AIM OF THE EXERCISE »
Collect all lines from the listing that include the string "center".

SUPPLIED RECORDS »

++++++

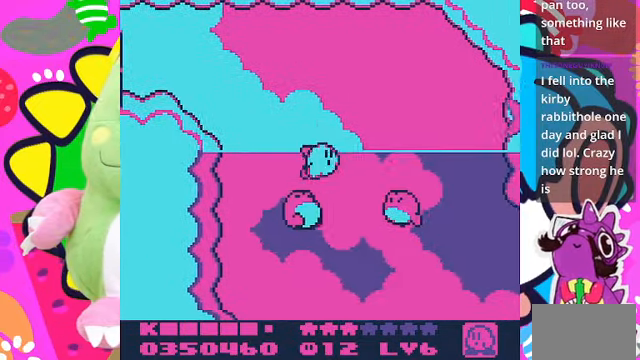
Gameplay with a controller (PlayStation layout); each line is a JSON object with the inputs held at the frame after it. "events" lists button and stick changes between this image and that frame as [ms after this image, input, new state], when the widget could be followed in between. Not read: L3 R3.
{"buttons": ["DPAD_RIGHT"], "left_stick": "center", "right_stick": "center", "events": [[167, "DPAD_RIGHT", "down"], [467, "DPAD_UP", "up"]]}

++++++

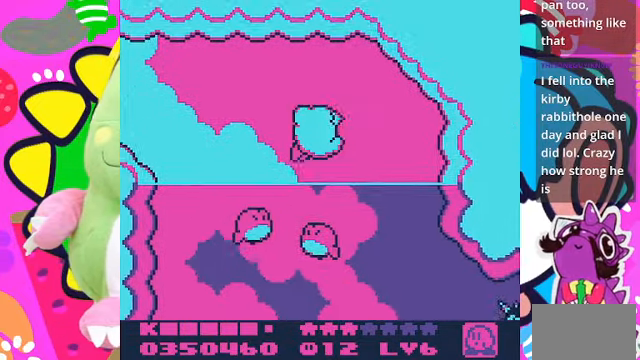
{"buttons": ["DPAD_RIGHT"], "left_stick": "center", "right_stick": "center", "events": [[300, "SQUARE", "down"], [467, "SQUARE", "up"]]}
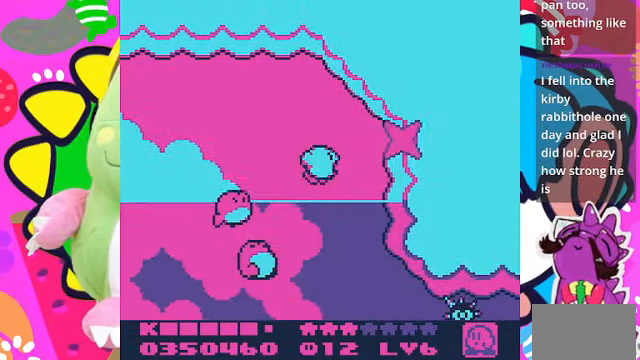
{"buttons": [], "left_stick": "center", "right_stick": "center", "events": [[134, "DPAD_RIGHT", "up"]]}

++++++

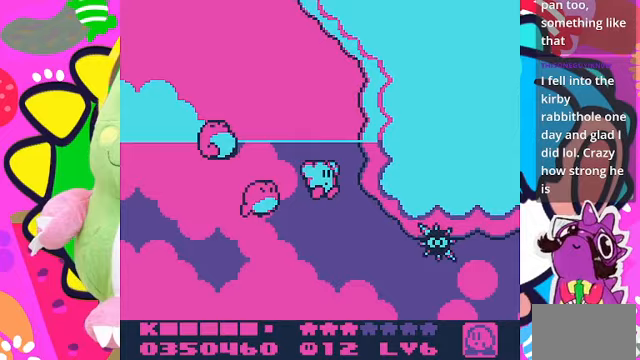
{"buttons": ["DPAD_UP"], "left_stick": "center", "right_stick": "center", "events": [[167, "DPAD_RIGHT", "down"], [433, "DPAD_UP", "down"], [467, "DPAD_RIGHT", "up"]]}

++++++

WRITTEN RESPONSE »
{"buttons": ["DPAD_RIGHT"], "left_stick": "center", "right_stick": "center", "events": [[167, "DPAD_RIGHT", "down"], [467, "DPAD_UP", "up"]]}
{"buttons": ["DPAD_RIGHT"], "left_stick": "center", "right_stick": "center", "events": [[300, "SQUARE", "down"], [467, "SQUARE", "up"]]}
{"buttons": [], "left_stick": "center", "right_stick": "center", "events": [[134, "DPAD_RIGHT", "up"]]}
{"buttons": ["DPAD_UP"], "left_stick": "center", "right_stick": "center", "events": [[167, "DPAD_RIGHT", "down"], [433, "DPAD_UP", "down"], [467, "DPAD_RIGHT", "up"]]}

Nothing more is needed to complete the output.